If something must ALWAYS happen together, put it in code.
**Sub-agent triggers** (Task tool, specialized agents): Not primitives at all.
These spawn autonomous agents with their own judgment. Embrace the complexity.
**Decision framework:**
- Who should own this decision?
- Is this always true (code) or context-dependent (prompt)?
- Should this guidance travel with the tool (description) or stay global (master prompt)?CORA Examples
Good: Logic in Tool Description (SearchEmails)
The 213-line description teaches search strategy. This is appropriate because:
- Strategy is specific to email searching
- Portable with the tool
- Reduces master prompt size
- Can swap for different strategy by swapping tool
Good: Harness Pattern (ChangeCategory)
4-step orchestration is appropriate because:
- Business invariant: category changes SHOULD create rules
- Atomic: all steps must succeed or fail together
- Not a decision point for the agent
Potentially Problematic: GetGmailLabelStats
Encodes "HIGH_VOLUME" vs "NEEDS_CLEANUP" categorization in code:
def inbox_state(count)
case count
when 0..100 then "READY"
when 101..500 then "NEEDS_CLEANUP"
else "HIGH_VOLUME"
end
endThis IS a decision the agent could make contextually. User with 200 emails who checks daily ≠ user with 200 emails who checks weekly.

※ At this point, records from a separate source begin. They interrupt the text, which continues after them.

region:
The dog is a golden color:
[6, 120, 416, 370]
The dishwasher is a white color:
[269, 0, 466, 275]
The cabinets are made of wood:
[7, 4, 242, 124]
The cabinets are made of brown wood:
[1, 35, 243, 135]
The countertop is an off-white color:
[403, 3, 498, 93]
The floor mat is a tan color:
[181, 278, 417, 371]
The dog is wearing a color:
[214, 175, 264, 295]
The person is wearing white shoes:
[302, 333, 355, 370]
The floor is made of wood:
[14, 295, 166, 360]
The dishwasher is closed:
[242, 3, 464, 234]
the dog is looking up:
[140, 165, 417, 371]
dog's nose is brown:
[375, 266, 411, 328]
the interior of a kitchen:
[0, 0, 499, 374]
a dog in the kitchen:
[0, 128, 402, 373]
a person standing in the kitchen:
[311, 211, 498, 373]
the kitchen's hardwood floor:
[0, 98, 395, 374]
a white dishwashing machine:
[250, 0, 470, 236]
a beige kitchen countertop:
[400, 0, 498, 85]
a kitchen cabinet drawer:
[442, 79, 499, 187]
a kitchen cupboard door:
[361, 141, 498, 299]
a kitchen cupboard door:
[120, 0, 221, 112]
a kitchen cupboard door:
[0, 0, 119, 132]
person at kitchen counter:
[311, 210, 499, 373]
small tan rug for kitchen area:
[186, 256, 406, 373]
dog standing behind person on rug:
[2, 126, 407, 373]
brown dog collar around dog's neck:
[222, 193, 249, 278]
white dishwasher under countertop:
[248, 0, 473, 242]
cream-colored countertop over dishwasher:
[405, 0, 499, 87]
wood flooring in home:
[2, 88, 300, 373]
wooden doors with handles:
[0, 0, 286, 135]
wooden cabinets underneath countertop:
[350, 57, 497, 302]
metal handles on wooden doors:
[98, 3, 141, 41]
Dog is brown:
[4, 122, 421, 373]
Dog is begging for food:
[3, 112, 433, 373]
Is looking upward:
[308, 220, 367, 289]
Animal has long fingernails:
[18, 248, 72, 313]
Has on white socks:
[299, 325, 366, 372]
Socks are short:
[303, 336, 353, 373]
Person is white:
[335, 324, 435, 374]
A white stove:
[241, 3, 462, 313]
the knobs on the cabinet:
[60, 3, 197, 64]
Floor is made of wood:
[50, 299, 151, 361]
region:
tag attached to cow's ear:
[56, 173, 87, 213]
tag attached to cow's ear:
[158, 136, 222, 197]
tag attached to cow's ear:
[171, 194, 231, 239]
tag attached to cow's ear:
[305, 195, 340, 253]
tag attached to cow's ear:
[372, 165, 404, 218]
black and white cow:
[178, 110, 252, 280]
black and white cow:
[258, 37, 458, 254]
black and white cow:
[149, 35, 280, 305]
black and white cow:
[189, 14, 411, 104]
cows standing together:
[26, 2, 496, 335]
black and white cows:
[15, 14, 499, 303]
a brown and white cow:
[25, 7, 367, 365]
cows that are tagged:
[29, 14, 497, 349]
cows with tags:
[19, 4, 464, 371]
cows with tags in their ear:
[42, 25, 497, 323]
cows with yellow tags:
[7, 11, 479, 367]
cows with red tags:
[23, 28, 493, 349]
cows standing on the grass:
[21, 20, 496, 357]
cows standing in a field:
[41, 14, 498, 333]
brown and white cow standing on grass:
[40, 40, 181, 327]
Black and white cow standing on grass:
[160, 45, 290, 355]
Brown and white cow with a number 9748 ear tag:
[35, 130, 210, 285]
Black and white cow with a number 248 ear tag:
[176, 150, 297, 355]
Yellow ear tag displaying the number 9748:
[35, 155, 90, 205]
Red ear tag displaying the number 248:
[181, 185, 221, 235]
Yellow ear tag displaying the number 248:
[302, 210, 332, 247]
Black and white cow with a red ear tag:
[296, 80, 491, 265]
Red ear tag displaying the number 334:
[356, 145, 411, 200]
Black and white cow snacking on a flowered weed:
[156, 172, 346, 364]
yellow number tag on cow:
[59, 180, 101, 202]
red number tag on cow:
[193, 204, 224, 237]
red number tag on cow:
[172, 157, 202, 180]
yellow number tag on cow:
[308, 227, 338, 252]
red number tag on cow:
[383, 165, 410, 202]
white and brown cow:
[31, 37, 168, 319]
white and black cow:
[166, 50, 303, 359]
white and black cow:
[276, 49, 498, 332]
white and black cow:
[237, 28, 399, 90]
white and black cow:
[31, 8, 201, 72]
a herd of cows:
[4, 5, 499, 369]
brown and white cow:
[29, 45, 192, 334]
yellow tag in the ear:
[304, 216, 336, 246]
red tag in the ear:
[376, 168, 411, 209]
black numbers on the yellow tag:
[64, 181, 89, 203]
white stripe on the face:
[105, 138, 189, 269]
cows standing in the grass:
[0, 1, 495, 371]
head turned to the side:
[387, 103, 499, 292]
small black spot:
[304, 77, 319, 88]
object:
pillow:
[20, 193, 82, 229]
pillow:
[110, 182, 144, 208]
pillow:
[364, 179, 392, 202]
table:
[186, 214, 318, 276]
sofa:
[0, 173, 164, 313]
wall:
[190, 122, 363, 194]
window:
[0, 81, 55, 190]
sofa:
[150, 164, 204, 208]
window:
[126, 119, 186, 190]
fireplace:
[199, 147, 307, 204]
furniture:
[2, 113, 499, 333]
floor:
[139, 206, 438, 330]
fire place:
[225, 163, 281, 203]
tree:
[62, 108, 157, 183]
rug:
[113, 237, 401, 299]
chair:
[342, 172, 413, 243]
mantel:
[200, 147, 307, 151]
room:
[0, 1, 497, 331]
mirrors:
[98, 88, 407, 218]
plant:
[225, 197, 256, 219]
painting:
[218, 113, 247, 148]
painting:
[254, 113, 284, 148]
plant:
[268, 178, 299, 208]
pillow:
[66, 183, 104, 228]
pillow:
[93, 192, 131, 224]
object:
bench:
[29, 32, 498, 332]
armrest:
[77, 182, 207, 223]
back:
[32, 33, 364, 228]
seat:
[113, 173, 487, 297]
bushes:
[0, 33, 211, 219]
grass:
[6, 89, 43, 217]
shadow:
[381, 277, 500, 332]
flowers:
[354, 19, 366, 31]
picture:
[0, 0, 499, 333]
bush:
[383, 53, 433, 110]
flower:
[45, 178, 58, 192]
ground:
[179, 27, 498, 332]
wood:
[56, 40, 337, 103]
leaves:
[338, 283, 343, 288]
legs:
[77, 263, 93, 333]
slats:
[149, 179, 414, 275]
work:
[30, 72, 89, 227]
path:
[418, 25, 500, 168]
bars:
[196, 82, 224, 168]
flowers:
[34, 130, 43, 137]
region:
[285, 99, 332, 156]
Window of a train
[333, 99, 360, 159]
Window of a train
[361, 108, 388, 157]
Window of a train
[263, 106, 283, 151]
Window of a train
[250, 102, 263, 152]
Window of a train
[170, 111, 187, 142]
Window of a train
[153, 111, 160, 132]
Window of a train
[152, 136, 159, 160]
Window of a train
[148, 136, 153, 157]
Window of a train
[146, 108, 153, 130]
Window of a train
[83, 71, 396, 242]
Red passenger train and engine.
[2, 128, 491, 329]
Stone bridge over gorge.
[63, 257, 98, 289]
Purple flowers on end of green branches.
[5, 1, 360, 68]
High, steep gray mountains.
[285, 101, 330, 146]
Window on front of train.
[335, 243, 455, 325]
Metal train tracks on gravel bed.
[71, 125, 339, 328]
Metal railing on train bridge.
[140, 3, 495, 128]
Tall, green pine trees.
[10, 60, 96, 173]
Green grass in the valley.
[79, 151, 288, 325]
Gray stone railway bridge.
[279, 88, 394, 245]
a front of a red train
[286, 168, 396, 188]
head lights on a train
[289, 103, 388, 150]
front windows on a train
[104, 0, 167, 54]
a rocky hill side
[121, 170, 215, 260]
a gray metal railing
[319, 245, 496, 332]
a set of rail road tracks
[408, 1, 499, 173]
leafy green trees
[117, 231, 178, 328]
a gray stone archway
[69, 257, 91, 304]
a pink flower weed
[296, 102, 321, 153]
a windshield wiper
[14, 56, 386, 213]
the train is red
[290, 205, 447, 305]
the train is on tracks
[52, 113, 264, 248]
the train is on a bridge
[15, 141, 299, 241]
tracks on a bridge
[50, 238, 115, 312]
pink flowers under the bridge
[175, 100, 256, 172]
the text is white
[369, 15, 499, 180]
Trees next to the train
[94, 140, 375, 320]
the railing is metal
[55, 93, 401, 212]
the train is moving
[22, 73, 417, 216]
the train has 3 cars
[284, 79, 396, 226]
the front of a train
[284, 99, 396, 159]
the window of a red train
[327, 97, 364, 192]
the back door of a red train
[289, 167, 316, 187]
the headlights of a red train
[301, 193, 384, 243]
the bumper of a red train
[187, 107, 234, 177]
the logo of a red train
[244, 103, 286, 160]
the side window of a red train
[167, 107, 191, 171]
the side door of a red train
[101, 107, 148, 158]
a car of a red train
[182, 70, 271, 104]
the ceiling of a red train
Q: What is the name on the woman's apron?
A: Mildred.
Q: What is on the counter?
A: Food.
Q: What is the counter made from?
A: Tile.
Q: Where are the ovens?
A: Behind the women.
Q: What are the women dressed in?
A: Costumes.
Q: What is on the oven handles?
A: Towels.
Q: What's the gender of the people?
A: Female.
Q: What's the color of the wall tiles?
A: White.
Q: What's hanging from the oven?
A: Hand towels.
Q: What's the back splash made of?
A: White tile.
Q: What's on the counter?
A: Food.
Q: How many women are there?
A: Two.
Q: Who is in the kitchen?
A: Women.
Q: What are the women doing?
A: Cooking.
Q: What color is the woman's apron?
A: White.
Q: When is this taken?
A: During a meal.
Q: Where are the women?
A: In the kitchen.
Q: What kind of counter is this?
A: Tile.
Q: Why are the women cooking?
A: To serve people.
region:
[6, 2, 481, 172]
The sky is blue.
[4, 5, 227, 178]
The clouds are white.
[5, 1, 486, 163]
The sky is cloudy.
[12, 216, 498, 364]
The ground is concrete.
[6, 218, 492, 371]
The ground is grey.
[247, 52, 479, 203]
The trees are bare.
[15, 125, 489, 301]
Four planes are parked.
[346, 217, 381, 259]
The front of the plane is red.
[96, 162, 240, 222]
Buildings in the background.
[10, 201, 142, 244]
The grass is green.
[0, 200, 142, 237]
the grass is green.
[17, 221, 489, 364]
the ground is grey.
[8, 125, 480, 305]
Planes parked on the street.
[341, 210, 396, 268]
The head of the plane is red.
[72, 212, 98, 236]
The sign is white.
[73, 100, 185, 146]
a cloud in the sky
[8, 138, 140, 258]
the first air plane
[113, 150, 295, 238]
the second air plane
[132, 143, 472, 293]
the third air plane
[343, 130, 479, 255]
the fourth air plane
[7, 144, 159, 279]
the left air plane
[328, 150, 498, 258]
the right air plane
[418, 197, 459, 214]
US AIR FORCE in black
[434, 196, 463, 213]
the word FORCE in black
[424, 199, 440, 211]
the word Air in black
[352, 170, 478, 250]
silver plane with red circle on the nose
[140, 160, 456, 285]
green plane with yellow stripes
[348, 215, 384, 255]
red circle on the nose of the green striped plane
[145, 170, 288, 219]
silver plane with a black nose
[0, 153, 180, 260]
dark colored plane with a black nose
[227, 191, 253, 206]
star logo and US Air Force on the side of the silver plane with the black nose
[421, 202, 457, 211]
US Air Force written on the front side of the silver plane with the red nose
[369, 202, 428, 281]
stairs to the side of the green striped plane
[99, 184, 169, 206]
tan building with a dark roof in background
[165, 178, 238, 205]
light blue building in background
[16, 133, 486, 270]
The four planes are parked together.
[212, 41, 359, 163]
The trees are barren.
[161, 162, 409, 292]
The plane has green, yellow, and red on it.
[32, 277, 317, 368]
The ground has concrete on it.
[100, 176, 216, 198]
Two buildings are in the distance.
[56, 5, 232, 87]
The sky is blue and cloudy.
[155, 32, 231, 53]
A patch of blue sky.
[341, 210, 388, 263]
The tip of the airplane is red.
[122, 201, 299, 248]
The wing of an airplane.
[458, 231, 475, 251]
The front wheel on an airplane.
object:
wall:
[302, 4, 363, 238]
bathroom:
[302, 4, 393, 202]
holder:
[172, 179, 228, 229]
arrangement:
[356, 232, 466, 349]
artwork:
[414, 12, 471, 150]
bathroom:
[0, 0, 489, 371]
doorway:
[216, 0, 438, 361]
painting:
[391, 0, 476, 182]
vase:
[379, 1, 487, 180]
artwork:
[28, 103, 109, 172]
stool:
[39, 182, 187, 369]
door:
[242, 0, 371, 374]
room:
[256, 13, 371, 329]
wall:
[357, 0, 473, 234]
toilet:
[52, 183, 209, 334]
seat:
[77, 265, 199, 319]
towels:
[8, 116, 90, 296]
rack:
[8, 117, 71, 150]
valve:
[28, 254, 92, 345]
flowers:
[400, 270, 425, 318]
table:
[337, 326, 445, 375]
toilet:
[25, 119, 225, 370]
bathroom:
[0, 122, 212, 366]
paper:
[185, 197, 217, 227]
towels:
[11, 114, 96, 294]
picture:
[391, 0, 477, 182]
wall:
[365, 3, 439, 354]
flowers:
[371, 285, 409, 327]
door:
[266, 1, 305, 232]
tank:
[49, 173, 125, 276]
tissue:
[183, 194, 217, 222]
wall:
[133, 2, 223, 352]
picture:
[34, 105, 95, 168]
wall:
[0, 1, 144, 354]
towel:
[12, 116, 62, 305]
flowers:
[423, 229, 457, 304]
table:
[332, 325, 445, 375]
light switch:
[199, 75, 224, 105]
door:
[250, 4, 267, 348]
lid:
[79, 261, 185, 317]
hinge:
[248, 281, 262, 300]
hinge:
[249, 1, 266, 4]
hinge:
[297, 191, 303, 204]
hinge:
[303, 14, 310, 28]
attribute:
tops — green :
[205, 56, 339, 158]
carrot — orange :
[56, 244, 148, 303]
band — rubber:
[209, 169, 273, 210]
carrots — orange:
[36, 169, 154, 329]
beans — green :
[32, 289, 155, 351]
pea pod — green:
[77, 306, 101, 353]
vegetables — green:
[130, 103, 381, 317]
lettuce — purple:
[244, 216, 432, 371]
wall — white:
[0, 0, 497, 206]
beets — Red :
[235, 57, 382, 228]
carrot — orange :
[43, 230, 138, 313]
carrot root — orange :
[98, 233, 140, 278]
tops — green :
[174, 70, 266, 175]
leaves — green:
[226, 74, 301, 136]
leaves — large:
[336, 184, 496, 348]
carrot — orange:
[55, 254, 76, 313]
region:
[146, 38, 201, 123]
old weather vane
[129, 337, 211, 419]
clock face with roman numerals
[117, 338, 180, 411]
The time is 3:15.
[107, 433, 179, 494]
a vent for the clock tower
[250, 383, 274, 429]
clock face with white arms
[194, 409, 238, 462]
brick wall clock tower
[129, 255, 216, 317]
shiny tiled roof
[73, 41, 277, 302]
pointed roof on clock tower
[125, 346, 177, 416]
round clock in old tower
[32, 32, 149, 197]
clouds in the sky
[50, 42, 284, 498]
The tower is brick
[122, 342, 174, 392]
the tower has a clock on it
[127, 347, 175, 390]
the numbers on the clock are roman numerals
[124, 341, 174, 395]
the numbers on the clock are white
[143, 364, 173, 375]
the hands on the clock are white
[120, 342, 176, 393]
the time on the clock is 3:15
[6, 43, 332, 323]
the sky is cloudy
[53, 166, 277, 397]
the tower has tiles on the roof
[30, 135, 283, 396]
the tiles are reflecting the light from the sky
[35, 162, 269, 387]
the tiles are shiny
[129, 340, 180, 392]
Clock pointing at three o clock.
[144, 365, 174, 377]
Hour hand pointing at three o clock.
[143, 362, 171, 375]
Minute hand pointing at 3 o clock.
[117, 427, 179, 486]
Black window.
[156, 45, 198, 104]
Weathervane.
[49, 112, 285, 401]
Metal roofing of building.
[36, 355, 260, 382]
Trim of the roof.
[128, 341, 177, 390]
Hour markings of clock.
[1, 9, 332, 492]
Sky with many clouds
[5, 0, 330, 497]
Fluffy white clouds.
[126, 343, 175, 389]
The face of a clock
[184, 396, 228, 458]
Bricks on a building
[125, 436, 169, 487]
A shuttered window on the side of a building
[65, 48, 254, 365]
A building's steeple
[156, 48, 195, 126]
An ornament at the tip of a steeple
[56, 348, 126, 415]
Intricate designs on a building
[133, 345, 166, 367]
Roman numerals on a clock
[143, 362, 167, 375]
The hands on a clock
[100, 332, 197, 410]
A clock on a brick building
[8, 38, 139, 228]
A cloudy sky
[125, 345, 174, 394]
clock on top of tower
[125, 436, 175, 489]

Recommendation: Return raw stats, let agent (or prompt) interpret.
Proposed Changes
- Update
SKILL.mdessential_principles to reflect the spectrum, not binary - Add "What IS a Tool?" section clarifying technical vs conceptual distinction
- Add "JIT Context Injection" as a valid pattern for tool descriptions
- Acknowledge sub-agents as a special case that breaks the "primitive" model
- Add "Decision Framework" based on ownership, not tool structure
- Rename principle from "Tools Provide Capability, Not Behavior" to something more nuanced
Discussion
- Is the JIT context injection framing compelling?
- Should we acknowledge sub-agents as a distinct category?
- Are there cases where the current "primitives only" guidance is clearly better?
- How do we balance simplicity of guidance vs accuracy of the nuance?